ITookTheRedPill, I think Nixon was thoroughly anti-communist as well. He certainly had that reputation until he “opened” China in or about 1972. His and Kissinger’s Realpolitik was a way of containing communism and coming up with ways of struggle that were less likely to blow up the world. (Of course, his most prominent anti-communist credentials were pre-JFK.)
Going back to the original topic, I have been enjoying reading about our remembrances of D-Day or our favorite veterans. My late father fought in the Pacific (Navy man), and the landing on Omaha Beach was possibly the most important feat that the 29th Infantry Division ever performed (I was in the “light” version for a year in the 1990s). Thanks for the remembrances of people and times past. Thanks for the thread, Michelle.
Euros have no pioneer spirit because everyone with pioneer spirit left Europe to come to America.
GladzKravtz: I had the privilege of visiting Normandy twenty years ago. I split off from the War College group I was with as we toured the American cemetery and made my way alone to the cemetery’s edge where I could look down on the sea. I decided to walk from there to the water’s edge promising myself I would not look back until I was standing on the wet sand. It was low tide and I walked downhill picking my way through the sand dunes until the waves were licking at my shoes. Then, and only then, did I turn around, and I very nearly fell over backwards as I looked UP at the land as it rose away from the sea. No, it wasn’t THAT steep, rather it was a daunting sight to behold, knowing the German’s held the tactically superior ‘high ground’ with their positions dug in and fortified and shooting at men struggling through surf and obstacles with mines on them.
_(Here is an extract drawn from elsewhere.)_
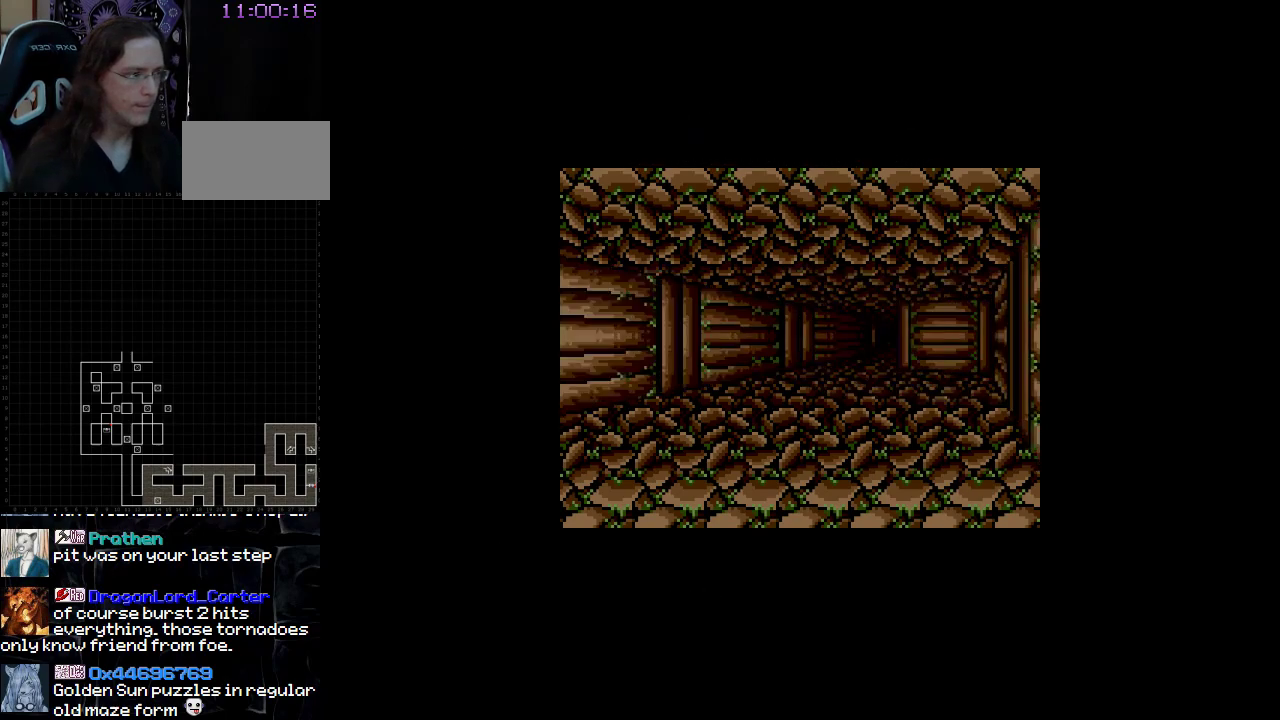
{"buttons": [], "events": []}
It was the same view our brave soldiers had as they stepped off their landing craft and yet they pressed onward.
To commemorate my experience, I stooped down and picked up a small black pebble which I kept it in my pocket until one day several years later when a retired AF general in my church told the story of his 19-year old father who waded ashore on D-Day with his TN National Guard unit of combat engineers. Thirty days later this man’s father was one of only 50 survivors from his unit. I gave him that pebble in honor of his father and all the other brave soldiers who mortgaged their lives for freedom that day.
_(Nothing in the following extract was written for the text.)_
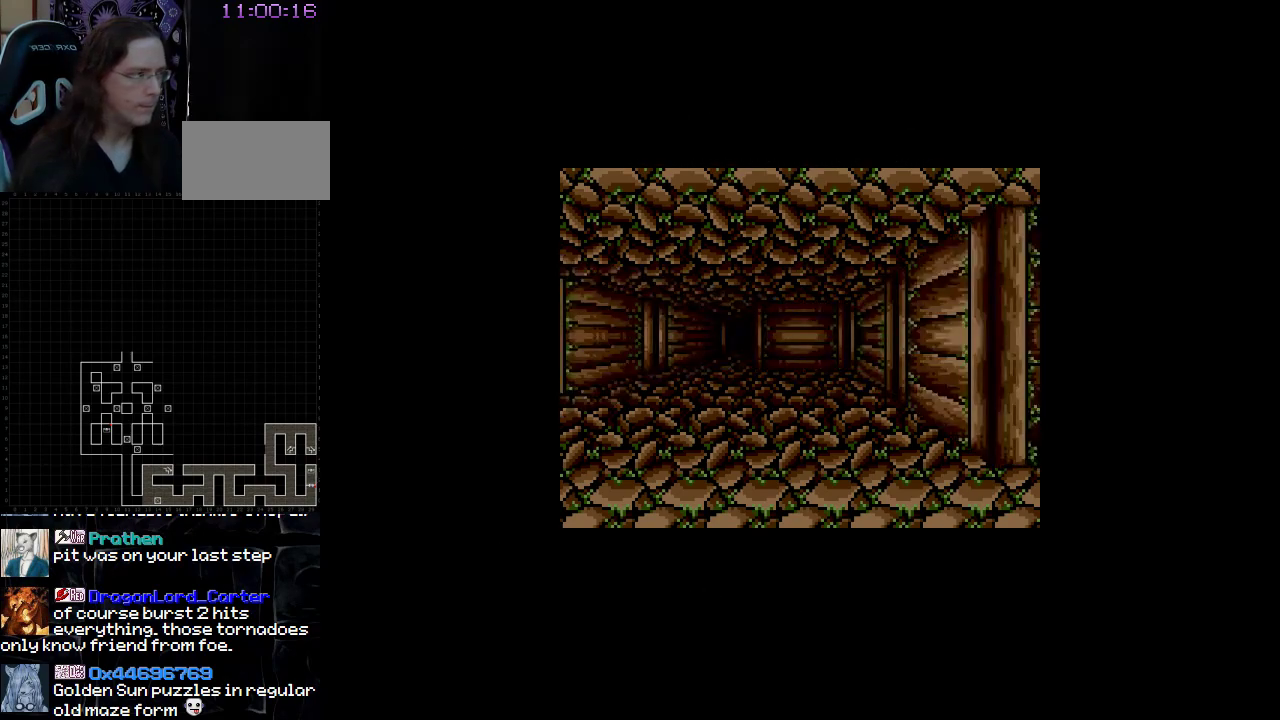
{"buttons": [], "events": []}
happyscrapper: I love your Dad too! My niece married a young LT with the 82nd a year ago — OOH-RAH!
My Dad went across Utah on D+20 as a Buck Sgt artilleryman. He intially was in the Ste Mare Eglise (Sp?) area and I still have the map on which he plotted where gliders dotted the landscape. He left SME some three weeks later and continued on into Germany with with Patton’s 3rd Army.
My Mom was with the Royal Artillery (shot AAA at German aircraft) — her unit also deployed to the Continent and she was in Antwerp on V-E Day.
65 years ago we defeated fascism in the form of the Nazis.